There’s more about cohort analysis I can and should discuss but I’ll save it for another post. One of my favorite references for generating cohort analysis in Python is this post by Greg Reda. Please comment or contact me if you have specific questions about cohort analysis and I’ll be glad to help.

DAU:MAU

This is one of my favorite measurements. It is incredibly easy to do.  Also, there is a wealth of publicly available data that can be used to compare your metrics with other companies. It seems to be fairly robust across industries too, although you should always check this before blindly trusting external data. DAU is an acronym for “daily active users.” MAU stands for “monthly active users.”

The way this works is that each 24-hour period you count the total number of users that engaged your product. Assuming you are logging a user id number as well as a timestamp, this is fairly easy to calculate. If a user id appears inside of a 24-hour window, you add it to that day’s tally. Every user only gets counted once in each day. That means if a user clicks 1,000 times in a single day, they still are only counted one time.

Then you do this same analysis again, but instead of a 1-day window, you look at a 30-day window. That gives you your MAU number. To calculate this, some average the last thirty days of DAU and stick with calendar months. I’ve also seen this calculated as taking a single day and then calculating backwards for the last 30 days. I prefer the latter approach.

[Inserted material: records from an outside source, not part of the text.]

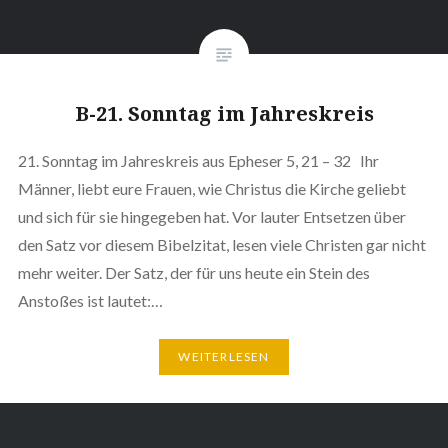
B-21. Sonntag im Jahreskreis
21. Sonntag im Jahreskreis aus Epheser 5, 21 – 32 Ihr
Männer, liebt eure Frauen, wie Christus die Kirche geliebt
und sich für sie hingegeben hat. Vor lauter Entsetzen über
den Satz vor diesem Bibelzitat, lesen viele Christen gar nicht
mehr weiter. Der Satz, der für uns heute ein Stein des
Anstoßes ist lautet:…
WEITERLESEN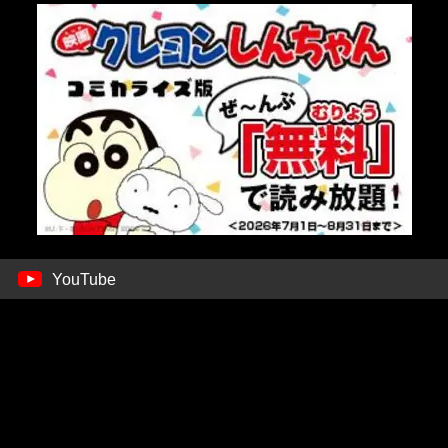
YouTube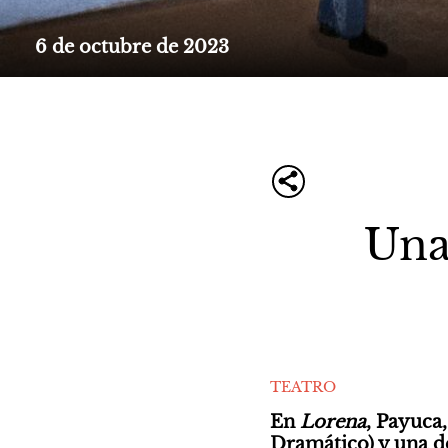
6 de octubre de 2023
Una
TEATRO
En 
Lorena
, Payuca
Dramático) y una de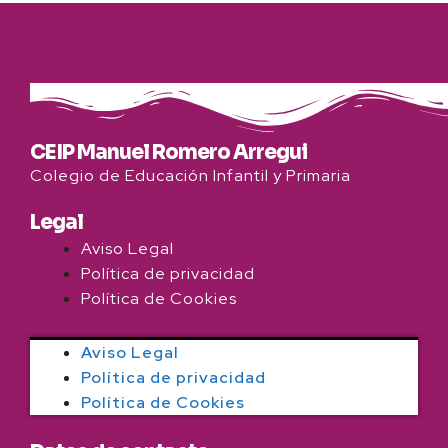
CEIP Manuel Romero Arregui
Colegio de Educación Infantil y Primaria
Legal
Aviso Legal
Política de privacidad
Política de Cookies
Aviso Legal
Política de privacidad
Política de Cookies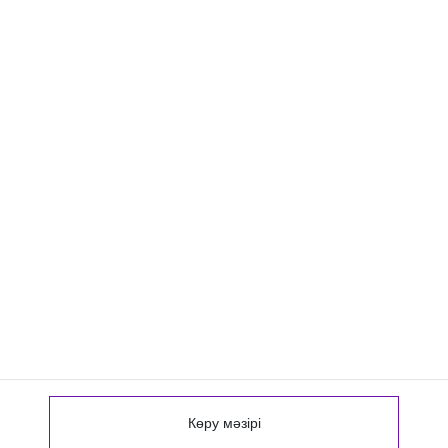
Көру мәзірі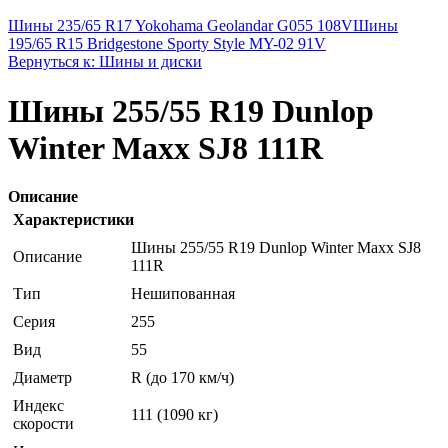
Шины 235/65 R17 Yokohama Geolandar G055 108V
Шины
195/65 R15 Bridgestone Sporty Style MY-02 91V
Вернуться к: Шины и диски
Шины 255/55 R19 Dunlop
Winter Maxx SJ8 111R
Описание
Характеристики
Шины 255/55 R19 Dunlop Winter Maxx SJ8
Описание
111R
Тип
Нешипованная
Серия
255
Вид
55
Диаметр
R (до 170 км/ч)
Индекс
111 (1090 кг)
скорости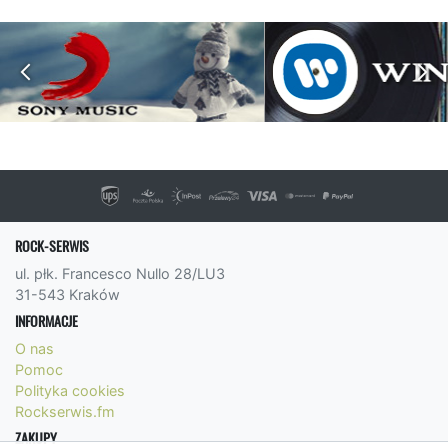
ROCK-SERWIS
ul. płk. Francesco Nullo 28/LU3
31-543 Kraków
INFORMACJE
O nas
Pomoc
Polityka cookies
Rockserwis.fm
ZAKUPY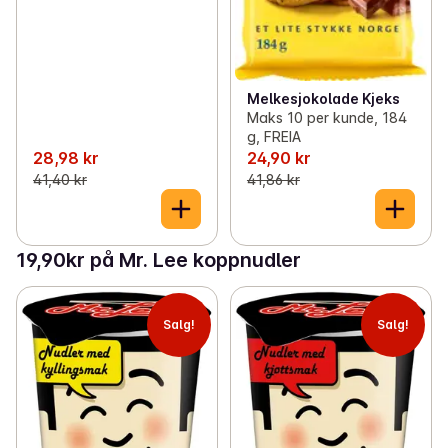
Melkesjokolade Kjeks
Maks 10 per kunde, 184
g, FREIA
28,98 kr
24,90 kr
41,40 kr
41,86 kr
19,90kr på Mr. Lee koppnudler
Salg!
Salg!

Finally you simply divide your DAU by your MAU and you get a ratio. That result is your DAU:MAU ratio, and it is a number I believe is very useful. I’m not alone in this assessment; you can read more about DAU:MAU herehere and here.

Another Disclaimer

It’s important to note that you should use both approaches, and more. Paying attention to DAU:MAU but not doing cohort analysis will make it difficult for you to understanding the longevity and retention of your users. Conversely, ignoring DAU:MAU to focus only on cohort analysis means you’ll miss spikes or drops in behavior.

Besides the above examples there are other important indicators of the health of the business that your company should monitor. For instance, how comfortable are you with the balance sheet? Have you considered alternative runway scenarios in your forecast?

Despite this, if you are reviewing DAU:MAU plus cohort analysis charts regularly, you are doing better than at least 80% of companies I’ve worked with. Do this now so that when we work together we can jump past the basics.

 

That’s it, for now. I hope this encourages you and your company to do less playing around with vanity metrics and success theater. I hope it will lead to you seeing a more accurate picture of the growth and health of your company. If you like this post and would like to see more like it, please let me know!